Ousted Senate GOP leader Mitch McConnell, R-Ky. – who leaves behind a fractured Senate that is struggling to replicate the Democrats' unification on unilateral approval of President Joe Biden's Cabinet picks – is now lecturing on how to lead.
And, in doing so, he takes a swipe at President-elect Donald Trump's "America first" mantra that the American people resoundingly elected in a widespread mandate.
"Within the party Ronald Reagan once led so capably, it is increasingly fashionable to suggest that the sort of global leadership he modeled is no longer America's place," McConnell said in a Saturday night speech before the annual Reagan National Defense Forum at the Ronald Reagan Presidential Library, Politico reported.
"But let's be absolutely clear: America will not be made great again by those who are content to manage our decline."
Trump and anti-McConnell Republicans have long argued it was Biden and McConnell who were "content" to "manage" American decline, but it was the ousted McConnell invoking it on his way out the door for the change American voters elected.
McConnell warned of "influential voices" spreading "a dangerous fiction" and forgetting the Cold War lessons and the growing threats of Russia and China – even as Trump and his backers like former acting Director of National Intelligence Ric Grenell have long ripped the Biden administration for having the "cold" war-like, no-dialogue policy with Russia.
Coincidentally, McConnell was being feted at the "Peace Through Strength" ceremony alongside Biden's outgoing Defense Secretary Lloyd Austin.

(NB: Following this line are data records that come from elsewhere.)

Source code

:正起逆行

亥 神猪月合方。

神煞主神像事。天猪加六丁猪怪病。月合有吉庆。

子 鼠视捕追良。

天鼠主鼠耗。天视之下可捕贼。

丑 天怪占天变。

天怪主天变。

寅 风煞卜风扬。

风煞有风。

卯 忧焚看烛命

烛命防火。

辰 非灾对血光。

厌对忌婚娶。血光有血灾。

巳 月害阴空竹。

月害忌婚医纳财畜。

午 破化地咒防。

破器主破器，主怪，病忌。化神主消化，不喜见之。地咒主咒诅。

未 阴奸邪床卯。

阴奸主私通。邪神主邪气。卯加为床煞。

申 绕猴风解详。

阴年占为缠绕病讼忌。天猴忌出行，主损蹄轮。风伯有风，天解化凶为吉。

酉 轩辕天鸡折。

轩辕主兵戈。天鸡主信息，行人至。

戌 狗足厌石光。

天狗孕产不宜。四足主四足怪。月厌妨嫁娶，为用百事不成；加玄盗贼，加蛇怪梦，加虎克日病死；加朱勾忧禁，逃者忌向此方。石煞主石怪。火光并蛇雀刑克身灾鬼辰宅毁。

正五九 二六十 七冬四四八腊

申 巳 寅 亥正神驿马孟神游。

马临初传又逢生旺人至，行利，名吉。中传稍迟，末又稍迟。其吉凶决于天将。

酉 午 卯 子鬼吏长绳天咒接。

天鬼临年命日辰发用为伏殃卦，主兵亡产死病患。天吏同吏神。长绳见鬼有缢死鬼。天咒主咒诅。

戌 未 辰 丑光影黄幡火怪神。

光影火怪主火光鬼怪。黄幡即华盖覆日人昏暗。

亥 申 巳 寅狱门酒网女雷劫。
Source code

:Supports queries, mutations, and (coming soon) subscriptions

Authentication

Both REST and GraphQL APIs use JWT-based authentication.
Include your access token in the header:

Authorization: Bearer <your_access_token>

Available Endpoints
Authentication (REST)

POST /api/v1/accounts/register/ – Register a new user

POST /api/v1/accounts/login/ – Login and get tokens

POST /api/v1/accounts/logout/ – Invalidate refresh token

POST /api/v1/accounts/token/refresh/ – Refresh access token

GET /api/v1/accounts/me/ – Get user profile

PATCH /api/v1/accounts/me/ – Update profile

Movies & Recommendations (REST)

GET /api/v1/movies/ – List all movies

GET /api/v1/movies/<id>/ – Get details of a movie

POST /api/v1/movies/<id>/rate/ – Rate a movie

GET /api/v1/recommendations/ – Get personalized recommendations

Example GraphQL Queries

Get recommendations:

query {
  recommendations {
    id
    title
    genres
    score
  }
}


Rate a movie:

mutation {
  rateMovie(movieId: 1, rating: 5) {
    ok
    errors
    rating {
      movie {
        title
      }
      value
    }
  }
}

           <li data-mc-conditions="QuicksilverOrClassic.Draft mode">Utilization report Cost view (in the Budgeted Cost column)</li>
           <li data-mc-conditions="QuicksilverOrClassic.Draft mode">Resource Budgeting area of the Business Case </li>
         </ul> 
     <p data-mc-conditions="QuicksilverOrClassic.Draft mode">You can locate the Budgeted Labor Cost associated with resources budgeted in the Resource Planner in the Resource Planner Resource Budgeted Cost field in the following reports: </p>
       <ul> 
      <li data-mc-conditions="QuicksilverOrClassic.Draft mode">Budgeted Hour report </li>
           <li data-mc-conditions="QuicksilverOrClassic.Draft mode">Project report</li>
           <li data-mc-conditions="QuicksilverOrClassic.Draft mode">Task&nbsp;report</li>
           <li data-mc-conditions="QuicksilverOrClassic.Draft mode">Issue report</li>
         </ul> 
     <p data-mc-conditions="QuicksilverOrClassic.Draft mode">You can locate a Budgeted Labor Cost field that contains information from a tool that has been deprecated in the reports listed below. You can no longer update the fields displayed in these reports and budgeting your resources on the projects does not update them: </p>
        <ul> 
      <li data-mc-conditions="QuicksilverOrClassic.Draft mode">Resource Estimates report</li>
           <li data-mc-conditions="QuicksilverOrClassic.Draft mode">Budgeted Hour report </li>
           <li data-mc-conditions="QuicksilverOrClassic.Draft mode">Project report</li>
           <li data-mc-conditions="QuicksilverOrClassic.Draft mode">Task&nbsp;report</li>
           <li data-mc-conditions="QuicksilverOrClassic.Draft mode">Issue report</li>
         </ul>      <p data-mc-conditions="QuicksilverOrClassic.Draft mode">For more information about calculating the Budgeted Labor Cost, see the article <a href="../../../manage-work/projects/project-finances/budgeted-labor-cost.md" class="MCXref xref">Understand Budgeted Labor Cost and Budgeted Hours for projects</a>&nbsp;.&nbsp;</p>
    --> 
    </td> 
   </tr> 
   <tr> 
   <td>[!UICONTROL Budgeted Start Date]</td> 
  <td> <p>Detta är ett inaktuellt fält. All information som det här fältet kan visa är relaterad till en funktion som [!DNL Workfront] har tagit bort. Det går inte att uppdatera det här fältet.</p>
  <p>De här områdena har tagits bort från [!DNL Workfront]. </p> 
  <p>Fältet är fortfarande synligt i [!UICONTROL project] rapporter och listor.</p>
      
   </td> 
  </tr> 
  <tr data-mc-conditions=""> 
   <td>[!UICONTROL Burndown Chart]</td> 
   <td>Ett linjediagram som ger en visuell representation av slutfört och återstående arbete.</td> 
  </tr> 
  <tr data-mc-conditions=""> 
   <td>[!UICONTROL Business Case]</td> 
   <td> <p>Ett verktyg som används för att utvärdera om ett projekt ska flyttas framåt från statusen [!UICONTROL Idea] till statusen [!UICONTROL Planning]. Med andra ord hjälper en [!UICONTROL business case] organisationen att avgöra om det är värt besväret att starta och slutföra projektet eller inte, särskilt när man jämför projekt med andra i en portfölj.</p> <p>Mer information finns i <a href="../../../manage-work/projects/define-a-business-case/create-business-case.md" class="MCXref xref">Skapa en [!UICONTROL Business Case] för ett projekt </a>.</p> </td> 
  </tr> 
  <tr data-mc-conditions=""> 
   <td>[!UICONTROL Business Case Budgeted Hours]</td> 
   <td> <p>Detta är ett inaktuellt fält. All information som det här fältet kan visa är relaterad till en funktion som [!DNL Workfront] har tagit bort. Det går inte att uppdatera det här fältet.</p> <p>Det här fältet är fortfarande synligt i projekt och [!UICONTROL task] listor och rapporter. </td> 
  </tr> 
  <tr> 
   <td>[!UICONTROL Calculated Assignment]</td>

Trump has reminded voters on the campaign trail under Biden, Austin, and McConnell-led Senate foreign-aid approvals there was no peace in Ukraine or the Middle East, and there was no "strength" on the global stage by American leaders, Trump and Grenell have frequently argued.
"At both ends of our politics, a dangerous fiction is taking hold — that America's primacy and the fruits of our leadership are self-sustaining," McConnell said in the speech. "Even as allies across NATO and the Indo-Pacific renew their own commitments to hard power, to interoperability, and to collective defense, some now question America's own role at the center of these force-multiplying institutions and partnerships."
McConnell now drifts into the periphery of the Senate GOP, but he will remain front and center in battling Trump's campaign vow to turn free foreign aid into loans, sitting with the gavel as the chair of the Senate Defense Appropriations committee.
McConnell's criticism of "anemic" defense budgets would be echoed and supported by Trump – albeit in bolstering the American military and not giving away the aid and weapons for free to warring nations that refuse to talk peace.
"The Pentagon is not equipped to meet the demands of protracted or multi-theater conflict – neither is our defense industrial base," McConnell said.
"Patriotic companies have more work to do to expand production capacity. And they need to do it today, rather than wait for contracts we all know are coming," he added. "We need to adopt new technologies more quickly and expand production capacity at the same time."
Notably, Trump has long criticized the Biden administration's depleting of American weapons and ammunition stockpiles with massive aid packages to Ukraine.
Trump has also hailed his forcing NATO to pick up its own tab for defense in Europe against Russian aggression and terrorist threats from the Middle East – a fact NATO leaders have acknowledged is a benefit to Trump's pressing of support.